In the first round replay against Derry at Casement, Sean Kavanagh and Derry’s Padraig O’Kane ran across each other near the sideline. Sean went down clutching his face. O’Kane was sent off. Slow motion replay revealed minimal contact. In the Ulster final a month later, Down’s Gregory McCartan had a free awarded against him and petulantly tossed the ball towards Brian McGuigan who went down hard, hands glued to his face.

Another red card. In that year’s All-Ireland semi-final versus Kerry, Peter Canavan tried to get Michael McCarthy sent off in the eighth minute in an absolutely shocking incident that has been immortalised on YouTube.

During a break in play, McCarthy was standing with his back to Peter with his arms outstretched. Canavan ran from behind into his arm, then went to ground clutching his face. McCarthy was yellow carded. Type ‘Peter Canavan hits the deck’ into your search engine and watch open-mouthed as the incident unfolds. Wee Peter dived so much that year a cartoon appeared of him on the internet in his Tyrone kit, wearing a snorkel and flippers.

The lowest point came in the final, when Philip Jordan ran into Diarmuid Marsden off the ball then went down rolling in anguish on the ground, cradling his jaw. The referee was conned and Marsden was red carded. When Central Council reviewed the video footage a few weeks later they revoked the red card and cleared the Armagh man.

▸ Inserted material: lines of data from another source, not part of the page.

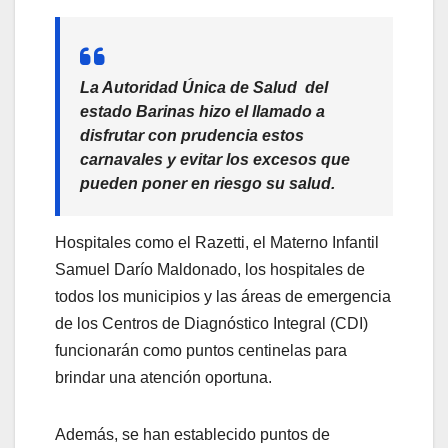
La Autoridad Única de Salud del
estado Barinas hizo el llamado a
disfrutar con prudencia estos
carnavales y evitar los excesos que
pueden poner en riesgo su salud.
Hospitales como el Razetti, el Materno Infantil
Samuel Darío Maldonado, los hospitales de
todos los municipios y las áreas de emergencia
de los Centros de Diagnóstico Integral (CDI)
funcionarán como puntos centinelas para
brindar una atención oportuna.
Además, se han establecido puntos de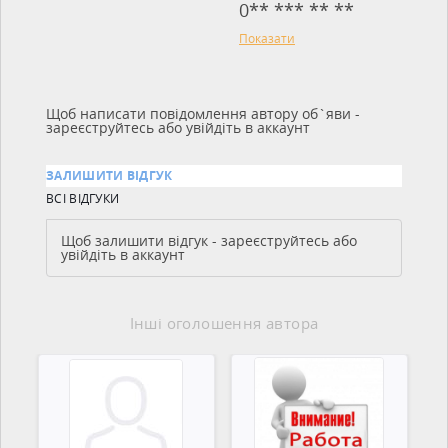
0** *** ** **
Показати
Щоб написати повідомлення автору об`яви -
зареєструйтесь або увійдіть в аккаунт
ЗАЛИШИТИ ВІДГУК
ВСІ ВІДГУКИ
Щоб залишити відгук - зареєструйтесь або
увійдіть в аккаунт
Інші оголошення автора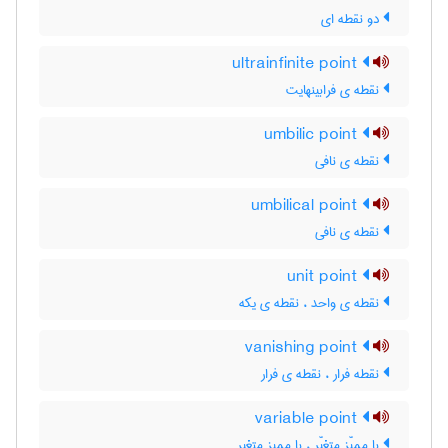
دو نقطه ای
ultrainfinite point
نقطه ی فرابینهایت
umbilic point
نقطه ی نافی
umbilical point
نقطه ی نافی
unit point
نقطه ی واحد ، نقطه ی یکه
vanishing point
نقطه فرار ، نقطه ی فرار
variable point
با ممیّز متغیّر ، با ممیز متغیر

In his autobiography Joe Kernan’s outrage was still palpable. He wrote of being, “Disgusted by the actions of at least one Tyrone player who mockingly clapped Diarmaid off the pitch.” The video is still on YouTube. Afterwards, Marsden – a man of integrity – was particularly distraught that his daughter when she grew up would find out her father had been sent off in an All Ireland final. As Kernan put it in his book, “Thankfully, at least a good man’s name was cleared.”

Colm Cavanagh did for Derry’s James Conway in this year’s McKenna Cup final. There was no contact between them at all. Big Colm, all six foot three and 15 stone of him, went down in agony. James was red carded. A somewhat sheepish CHC rescinded it when they watched the video and realised the referee had been taken for a ride. It has become commonplace.

Joe “Tyrone Bastards” Brolly

The familiar sound.

You dont have to respond to every comment mate, we’re just logging these incidents. Save yourself for the big showdown on Clonliffe.

Its an awful shame that the Canavan video has been removed from youtube. There’s no lengths they won’t go to.